(TASK BRIEF): The required output is the exact run of lines below that opens at the line with "Scraped from [GitHub](https://github.com/trending)" and closes at the line with "A library for".

(Stored records)

────────────────

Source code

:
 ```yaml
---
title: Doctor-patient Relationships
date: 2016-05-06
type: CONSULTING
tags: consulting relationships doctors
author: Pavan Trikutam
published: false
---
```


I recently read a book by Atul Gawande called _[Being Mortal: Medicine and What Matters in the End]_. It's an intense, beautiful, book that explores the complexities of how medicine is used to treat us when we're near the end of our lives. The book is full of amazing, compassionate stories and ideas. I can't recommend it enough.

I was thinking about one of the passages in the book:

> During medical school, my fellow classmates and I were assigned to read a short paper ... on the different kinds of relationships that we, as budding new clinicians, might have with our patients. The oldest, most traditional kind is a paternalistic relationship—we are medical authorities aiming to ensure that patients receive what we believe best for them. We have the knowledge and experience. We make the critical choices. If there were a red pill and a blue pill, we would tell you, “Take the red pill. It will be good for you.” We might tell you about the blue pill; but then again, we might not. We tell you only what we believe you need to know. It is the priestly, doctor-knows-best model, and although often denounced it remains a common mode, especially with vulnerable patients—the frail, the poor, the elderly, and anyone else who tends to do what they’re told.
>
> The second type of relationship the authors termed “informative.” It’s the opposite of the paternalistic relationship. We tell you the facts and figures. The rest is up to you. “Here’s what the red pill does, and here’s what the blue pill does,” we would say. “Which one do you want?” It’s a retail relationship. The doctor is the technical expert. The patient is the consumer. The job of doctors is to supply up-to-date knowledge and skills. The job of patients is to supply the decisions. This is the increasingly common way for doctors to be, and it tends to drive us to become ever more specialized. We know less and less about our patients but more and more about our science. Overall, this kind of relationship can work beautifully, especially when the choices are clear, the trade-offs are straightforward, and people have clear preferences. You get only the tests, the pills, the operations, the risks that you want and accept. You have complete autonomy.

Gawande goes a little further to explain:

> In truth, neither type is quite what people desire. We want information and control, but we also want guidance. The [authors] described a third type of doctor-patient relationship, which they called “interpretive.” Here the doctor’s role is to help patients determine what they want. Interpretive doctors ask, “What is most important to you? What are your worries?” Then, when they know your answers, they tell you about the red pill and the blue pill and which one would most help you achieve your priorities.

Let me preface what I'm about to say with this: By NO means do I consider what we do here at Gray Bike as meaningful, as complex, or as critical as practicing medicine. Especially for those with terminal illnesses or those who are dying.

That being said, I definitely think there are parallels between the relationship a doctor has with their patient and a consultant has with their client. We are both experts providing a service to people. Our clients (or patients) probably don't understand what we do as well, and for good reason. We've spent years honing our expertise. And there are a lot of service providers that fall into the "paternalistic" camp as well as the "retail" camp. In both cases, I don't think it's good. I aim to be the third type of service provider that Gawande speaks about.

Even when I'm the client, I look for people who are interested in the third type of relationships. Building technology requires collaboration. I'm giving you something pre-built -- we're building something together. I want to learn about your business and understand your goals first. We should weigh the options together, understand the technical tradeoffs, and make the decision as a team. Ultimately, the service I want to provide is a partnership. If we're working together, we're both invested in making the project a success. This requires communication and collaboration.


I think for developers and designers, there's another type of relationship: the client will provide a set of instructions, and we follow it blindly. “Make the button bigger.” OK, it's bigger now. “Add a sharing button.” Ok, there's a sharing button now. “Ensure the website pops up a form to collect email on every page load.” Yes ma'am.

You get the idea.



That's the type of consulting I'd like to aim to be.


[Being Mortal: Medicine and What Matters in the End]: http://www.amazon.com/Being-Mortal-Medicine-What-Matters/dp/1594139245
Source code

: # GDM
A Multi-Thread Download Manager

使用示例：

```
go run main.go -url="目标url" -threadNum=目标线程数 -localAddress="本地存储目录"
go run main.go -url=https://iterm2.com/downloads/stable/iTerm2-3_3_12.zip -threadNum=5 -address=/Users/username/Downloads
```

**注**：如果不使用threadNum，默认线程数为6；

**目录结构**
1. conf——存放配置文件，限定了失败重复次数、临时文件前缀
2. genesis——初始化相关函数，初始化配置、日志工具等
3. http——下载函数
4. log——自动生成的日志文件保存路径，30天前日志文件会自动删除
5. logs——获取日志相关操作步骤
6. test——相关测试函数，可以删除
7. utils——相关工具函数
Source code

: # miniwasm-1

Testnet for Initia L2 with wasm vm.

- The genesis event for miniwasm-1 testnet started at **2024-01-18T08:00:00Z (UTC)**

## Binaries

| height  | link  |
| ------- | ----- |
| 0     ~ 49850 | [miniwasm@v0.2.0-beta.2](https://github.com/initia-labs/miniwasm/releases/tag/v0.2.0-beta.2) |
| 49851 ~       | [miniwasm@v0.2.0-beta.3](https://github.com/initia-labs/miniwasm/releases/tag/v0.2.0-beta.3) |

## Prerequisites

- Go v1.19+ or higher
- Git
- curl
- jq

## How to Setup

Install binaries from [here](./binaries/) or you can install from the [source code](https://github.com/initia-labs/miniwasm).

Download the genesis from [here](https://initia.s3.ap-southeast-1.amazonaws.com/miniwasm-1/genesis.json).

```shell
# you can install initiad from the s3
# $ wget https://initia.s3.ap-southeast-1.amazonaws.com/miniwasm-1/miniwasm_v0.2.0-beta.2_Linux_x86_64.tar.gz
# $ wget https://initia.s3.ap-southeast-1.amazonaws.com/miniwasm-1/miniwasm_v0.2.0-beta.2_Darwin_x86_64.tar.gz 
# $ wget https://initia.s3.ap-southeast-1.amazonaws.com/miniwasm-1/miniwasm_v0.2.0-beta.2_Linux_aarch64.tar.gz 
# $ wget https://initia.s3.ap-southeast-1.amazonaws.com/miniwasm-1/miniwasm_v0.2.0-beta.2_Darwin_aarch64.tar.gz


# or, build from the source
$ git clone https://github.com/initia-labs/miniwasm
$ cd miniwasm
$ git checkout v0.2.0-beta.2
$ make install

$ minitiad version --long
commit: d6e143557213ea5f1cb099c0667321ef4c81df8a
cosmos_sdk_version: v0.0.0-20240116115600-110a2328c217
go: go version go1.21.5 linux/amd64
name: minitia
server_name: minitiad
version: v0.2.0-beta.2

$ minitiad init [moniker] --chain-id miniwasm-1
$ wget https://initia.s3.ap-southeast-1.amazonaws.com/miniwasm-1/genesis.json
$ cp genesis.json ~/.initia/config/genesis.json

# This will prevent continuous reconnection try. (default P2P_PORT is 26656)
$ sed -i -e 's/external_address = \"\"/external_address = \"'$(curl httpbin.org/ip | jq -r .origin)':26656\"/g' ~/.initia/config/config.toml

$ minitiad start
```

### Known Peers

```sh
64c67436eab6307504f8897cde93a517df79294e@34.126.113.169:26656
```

────────────────

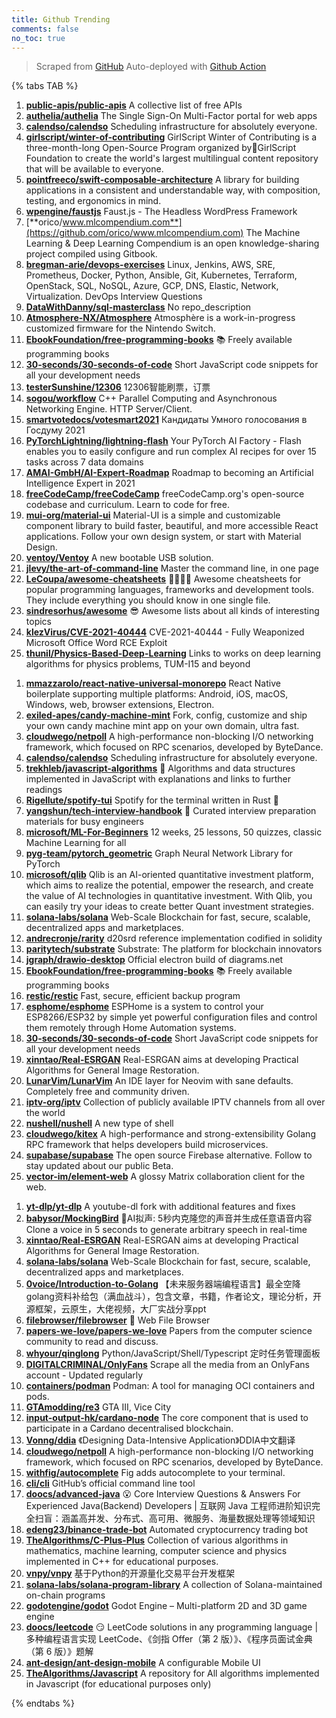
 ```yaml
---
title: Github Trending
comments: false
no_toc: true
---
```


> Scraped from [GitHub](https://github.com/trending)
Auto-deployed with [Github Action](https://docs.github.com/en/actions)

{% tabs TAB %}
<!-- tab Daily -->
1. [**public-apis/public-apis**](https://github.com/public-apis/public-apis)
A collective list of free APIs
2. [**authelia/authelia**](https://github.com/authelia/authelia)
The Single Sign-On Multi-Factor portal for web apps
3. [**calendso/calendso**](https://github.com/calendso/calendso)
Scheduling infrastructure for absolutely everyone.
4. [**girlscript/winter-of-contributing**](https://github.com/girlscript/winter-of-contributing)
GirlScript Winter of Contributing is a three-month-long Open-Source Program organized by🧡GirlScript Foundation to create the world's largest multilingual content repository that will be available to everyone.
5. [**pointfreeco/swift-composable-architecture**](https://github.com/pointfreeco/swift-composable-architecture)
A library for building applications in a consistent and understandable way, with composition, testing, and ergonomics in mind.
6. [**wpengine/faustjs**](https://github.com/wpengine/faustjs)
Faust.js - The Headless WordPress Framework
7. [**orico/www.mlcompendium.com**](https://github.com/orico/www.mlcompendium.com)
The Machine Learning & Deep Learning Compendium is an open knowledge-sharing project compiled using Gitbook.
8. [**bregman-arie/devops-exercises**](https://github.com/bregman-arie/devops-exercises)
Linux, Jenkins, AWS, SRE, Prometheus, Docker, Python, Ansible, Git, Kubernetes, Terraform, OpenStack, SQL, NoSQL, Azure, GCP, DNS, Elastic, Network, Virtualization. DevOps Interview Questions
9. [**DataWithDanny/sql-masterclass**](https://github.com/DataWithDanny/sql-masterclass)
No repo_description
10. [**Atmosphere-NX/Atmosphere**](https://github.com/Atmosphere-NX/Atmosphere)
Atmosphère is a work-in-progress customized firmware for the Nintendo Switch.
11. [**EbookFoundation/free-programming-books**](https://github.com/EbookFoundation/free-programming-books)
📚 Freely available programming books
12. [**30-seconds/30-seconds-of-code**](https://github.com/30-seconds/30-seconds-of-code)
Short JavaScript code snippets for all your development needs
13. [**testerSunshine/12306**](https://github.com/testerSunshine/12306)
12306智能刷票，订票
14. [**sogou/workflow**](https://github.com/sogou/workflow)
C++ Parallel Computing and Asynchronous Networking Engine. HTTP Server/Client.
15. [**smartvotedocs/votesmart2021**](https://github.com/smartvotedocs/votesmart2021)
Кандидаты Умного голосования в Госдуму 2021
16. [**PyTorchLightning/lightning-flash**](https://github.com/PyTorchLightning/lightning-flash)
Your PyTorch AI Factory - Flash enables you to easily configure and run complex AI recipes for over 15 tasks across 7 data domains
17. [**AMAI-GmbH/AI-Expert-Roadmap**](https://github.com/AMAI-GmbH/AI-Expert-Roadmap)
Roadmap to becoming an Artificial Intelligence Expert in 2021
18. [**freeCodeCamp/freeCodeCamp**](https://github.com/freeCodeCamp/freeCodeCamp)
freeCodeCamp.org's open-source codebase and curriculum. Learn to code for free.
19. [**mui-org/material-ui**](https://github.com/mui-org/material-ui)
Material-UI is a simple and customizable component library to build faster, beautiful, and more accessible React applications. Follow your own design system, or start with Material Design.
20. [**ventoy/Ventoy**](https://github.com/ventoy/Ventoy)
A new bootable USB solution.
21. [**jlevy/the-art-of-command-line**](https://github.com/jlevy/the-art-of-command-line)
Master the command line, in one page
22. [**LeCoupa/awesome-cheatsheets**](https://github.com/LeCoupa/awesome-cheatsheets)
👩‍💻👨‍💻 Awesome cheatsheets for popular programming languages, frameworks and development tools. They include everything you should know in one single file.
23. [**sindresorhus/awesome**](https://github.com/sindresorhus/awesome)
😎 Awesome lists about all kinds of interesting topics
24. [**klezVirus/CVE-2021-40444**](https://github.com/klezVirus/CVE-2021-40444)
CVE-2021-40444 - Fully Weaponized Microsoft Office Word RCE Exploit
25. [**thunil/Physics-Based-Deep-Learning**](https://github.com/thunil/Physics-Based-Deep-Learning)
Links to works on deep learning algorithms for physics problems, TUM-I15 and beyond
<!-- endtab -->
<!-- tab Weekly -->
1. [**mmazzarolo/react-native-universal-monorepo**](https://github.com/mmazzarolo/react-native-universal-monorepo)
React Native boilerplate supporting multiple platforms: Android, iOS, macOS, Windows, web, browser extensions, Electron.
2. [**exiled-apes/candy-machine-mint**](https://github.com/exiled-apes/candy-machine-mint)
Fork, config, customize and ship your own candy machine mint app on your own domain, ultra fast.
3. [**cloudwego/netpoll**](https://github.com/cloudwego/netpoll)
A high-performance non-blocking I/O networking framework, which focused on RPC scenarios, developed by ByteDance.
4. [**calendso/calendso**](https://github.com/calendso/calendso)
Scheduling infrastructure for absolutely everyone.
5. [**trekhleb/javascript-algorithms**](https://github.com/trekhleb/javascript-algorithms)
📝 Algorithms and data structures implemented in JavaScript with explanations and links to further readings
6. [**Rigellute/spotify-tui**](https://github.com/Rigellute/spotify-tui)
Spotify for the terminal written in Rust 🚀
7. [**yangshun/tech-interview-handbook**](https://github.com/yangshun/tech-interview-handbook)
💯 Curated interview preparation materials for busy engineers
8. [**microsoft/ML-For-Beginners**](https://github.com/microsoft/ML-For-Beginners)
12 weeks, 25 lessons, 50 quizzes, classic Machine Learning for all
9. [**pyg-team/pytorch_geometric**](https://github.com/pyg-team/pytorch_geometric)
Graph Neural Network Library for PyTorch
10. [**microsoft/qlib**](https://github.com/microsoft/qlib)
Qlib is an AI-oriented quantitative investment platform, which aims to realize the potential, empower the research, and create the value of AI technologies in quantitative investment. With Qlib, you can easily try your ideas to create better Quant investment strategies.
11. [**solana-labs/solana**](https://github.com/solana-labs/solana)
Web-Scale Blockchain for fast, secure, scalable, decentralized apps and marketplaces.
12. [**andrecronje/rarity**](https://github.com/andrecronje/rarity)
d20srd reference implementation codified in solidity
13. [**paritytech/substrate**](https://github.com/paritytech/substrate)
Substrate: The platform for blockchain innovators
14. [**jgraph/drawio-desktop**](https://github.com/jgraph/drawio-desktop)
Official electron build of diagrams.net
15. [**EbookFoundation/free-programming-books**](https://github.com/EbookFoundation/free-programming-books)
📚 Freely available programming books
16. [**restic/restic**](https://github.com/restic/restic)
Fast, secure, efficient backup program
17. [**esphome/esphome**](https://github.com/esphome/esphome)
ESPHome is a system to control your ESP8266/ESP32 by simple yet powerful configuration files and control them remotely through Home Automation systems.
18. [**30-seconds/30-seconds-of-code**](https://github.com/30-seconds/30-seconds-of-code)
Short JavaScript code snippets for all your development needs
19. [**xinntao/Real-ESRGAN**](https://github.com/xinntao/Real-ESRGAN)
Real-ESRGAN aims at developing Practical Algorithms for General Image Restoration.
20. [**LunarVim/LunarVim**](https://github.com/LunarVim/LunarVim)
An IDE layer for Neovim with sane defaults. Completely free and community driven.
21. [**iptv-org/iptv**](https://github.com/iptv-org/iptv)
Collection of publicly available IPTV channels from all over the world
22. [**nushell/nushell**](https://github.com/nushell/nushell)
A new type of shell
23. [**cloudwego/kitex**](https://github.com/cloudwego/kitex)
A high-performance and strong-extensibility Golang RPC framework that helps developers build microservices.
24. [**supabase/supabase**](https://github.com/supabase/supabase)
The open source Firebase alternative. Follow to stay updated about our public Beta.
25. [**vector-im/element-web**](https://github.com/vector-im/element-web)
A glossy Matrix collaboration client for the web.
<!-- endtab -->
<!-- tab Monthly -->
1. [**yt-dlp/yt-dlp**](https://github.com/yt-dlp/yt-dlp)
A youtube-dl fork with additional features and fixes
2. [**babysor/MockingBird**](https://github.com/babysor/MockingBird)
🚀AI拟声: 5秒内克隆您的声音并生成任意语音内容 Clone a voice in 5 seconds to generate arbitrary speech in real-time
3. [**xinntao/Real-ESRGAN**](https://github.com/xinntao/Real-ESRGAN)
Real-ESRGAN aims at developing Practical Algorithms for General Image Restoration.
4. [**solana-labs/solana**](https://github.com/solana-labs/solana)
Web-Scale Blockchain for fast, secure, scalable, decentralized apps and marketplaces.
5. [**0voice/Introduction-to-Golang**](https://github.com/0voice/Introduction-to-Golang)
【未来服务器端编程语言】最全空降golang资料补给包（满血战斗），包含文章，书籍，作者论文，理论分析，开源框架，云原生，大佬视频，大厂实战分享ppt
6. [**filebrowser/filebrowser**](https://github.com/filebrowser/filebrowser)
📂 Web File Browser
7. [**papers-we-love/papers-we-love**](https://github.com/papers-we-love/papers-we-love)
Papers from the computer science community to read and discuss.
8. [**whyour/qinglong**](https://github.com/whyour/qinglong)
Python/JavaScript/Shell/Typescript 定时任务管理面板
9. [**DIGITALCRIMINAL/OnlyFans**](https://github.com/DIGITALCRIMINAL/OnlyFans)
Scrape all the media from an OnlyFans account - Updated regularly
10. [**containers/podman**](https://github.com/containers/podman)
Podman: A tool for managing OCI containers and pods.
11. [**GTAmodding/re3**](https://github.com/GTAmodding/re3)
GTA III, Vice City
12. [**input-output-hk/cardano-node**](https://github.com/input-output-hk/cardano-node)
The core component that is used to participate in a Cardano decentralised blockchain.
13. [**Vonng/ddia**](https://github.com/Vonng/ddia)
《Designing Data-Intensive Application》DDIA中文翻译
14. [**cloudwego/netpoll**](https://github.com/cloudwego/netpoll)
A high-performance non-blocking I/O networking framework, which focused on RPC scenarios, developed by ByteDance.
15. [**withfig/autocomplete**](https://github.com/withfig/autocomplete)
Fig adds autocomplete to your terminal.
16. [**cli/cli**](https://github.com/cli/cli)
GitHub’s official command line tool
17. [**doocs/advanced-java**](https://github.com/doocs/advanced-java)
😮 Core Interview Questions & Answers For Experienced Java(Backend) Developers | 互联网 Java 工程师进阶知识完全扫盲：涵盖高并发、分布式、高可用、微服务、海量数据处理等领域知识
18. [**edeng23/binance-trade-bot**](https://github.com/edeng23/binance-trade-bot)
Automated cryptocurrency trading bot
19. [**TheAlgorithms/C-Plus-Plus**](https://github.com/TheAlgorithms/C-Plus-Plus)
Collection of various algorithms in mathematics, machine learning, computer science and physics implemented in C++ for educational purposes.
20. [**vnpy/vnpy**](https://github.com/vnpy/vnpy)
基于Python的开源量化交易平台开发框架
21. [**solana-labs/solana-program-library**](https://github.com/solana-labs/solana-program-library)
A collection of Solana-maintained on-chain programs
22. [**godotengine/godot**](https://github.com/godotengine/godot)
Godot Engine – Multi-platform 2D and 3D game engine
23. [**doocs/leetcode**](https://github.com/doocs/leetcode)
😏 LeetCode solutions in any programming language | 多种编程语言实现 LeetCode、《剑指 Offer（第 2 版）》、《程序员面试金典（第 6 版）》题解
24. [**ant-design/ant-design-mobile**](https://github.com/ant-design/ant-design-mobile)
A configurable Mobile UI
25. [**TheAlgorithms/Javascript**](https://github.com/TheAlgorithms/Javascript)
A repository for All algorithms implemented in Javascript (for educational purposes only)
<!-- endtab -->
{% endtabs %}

────────────────

(SOLUTION FOR THIS PROBLEM):
> Scraped from [GitHub](https://github.com/trending)
Auto-deployed with [Github Action](https://docs.github.com/en/actions)

{% tabs TAB %}
<!-- tab Daily -->
1. [**public-apis/public-apis**](https://github.com/public-apis/public-apis)
A collective list of free APIs
2. [**authelia/authelia**](https://github.com/authelia/authelia)
The Single Sign-On Multi-Factor portal for web apps
3. [**calendso/calendso**](https://github.com/calendso/calendso)
Scheduling infrastructure for absolutely everyone.
4. [**girlscript/winter-of-contributing**](https://github.com/girlscript/winter-of-contributing)
GirlScript Winter of Contributing is a three-month-long Open-Source Program organized by🧡GirlScript Foundation to create the world's largest multilingual content repository that will be available to everyone.
5. [**pointfreeco/swift-composable-architecture**](https://github.com/pointfreeco/swift-composable-architecture)
A library for building applications in a consistent and understandable way, with composition, testing, and ergonomics in mind.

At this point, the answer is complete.